Tu ne le diras à personne mais je suis une jument verte coréenne 🙂
Bisessss
Ping : Dany Laferrière, Le cri des oiseaux fous – Lettres exprès
Val quand tu te promènes l’été en provence dans les champs de lavande, le mythe des japonais(es) et de leurs appareils photos est plus qu’une réalité. Je ne sais pas par contre si ces petites lolitas sont géométriques………. 😀
Vive la géométrie !
À Annecy aussi on croise pas mal de touristes japonais pendant le festival du film d’animation 🙂
Je n’ai pas du tout accroché à l’histoire qui m’a totalement perdue, mais j’aime le style de l’auteur.
Je reconnais avoir été un peu déroutée à un moment aussi (la frontière entre réel et hallucination est parfois ténue …)
A retenter avec un autre titre 🙂
C’est vrai que les livres de Laferrière sont souvent des voyages; d’abord parce qu’il n’arrête pas de bouger, ensuite parce que le voyage est intérieur.

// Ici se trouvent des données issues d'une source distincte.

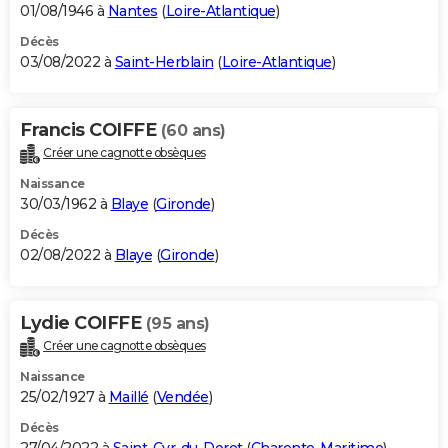
01/08/1946 à
Nantes
(
Loire-Atlantique
)
Décès
03/08/2022 à
Saint-Herblain
(
Loire-Atlantique
)
Francis COIFFE
(60 ans)
Créer une cagnotte obsèques
Naissance
30/03/1962 à
Blaye
(
Gironde
)
Décès
02/08/2022 à
Blaye
(
Gironde
)
Lydie COIFFE
(95 ans)
Créer une cagnotte obsèques
Naissance
25/02/1927 à
Maillé
(
Vendée
)
Décès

C’est fou aussi la quantité de gens qu’il rencontre et qui ont quelque chose à dire qui sort de l’ordinaire, à commencer par ses tantes et sa mère. Je me demande si ce ne sont pas des personnages imaginaires comme cette japonaise.
Après le livre que j’ai commenté aujourd’hui, Tout bouge autour de moi, je suis en train de lire le goût des jeunes filles.
Hello Claudia
Je vais aller lire ton avis 🙂
Je n’ai pas du tout été sous le charme… ça partait trop dans tous les sens. Mais je réessayerai, promis 😉
je l’ai dans ma pal, ta chronique me donne envie de l’en sortir !
Chouette 🙂
Encore un inconnu pour moi.
Bonne fin de semaine.
A tenter si tu croises sa route alors 🙂
Bonne soirée Philippe 🙂
Tiens, j’arrive des billets des autres participantes sur ce titre, et j’avoue que je m’attendais pas à voir qu’il avait plu. C’est que tu connais bien la culture japonaise qui t’a permis de l’apprécier?
Non je ne connais pas trop la littérature japonaise
J’avais participé il y a quelques années à un challenge de littérature japonaise https://lajumentverte.wordpress.com/challenges/challenge-japonais/
Bizarrement j’ai relu très peu d’auteurs Japonais depuis … alors que cela m’avait bien plu
A reprendre….
C’est tout de même plusieurs ça! (Je n’ai lu que le Yoko Ogawa)
j’aime beaucoup Yoko Ogawa pour la tendresse et la bienveillance de ses livres (deux lus seulement, si cela se trouve j’en ai une vision fausse….)
C’est l’humour de l’auteur qui m’a plu
🙂
L’humour est il japonais dans ce livre ? Je ne sais pas 🤷♂️
on ne le ressent pas dans les autres billets, donc c’est pour ça que je me demandais si ton appréciation de l’humour venait de ta connaissance de la littérature et culture japonaise.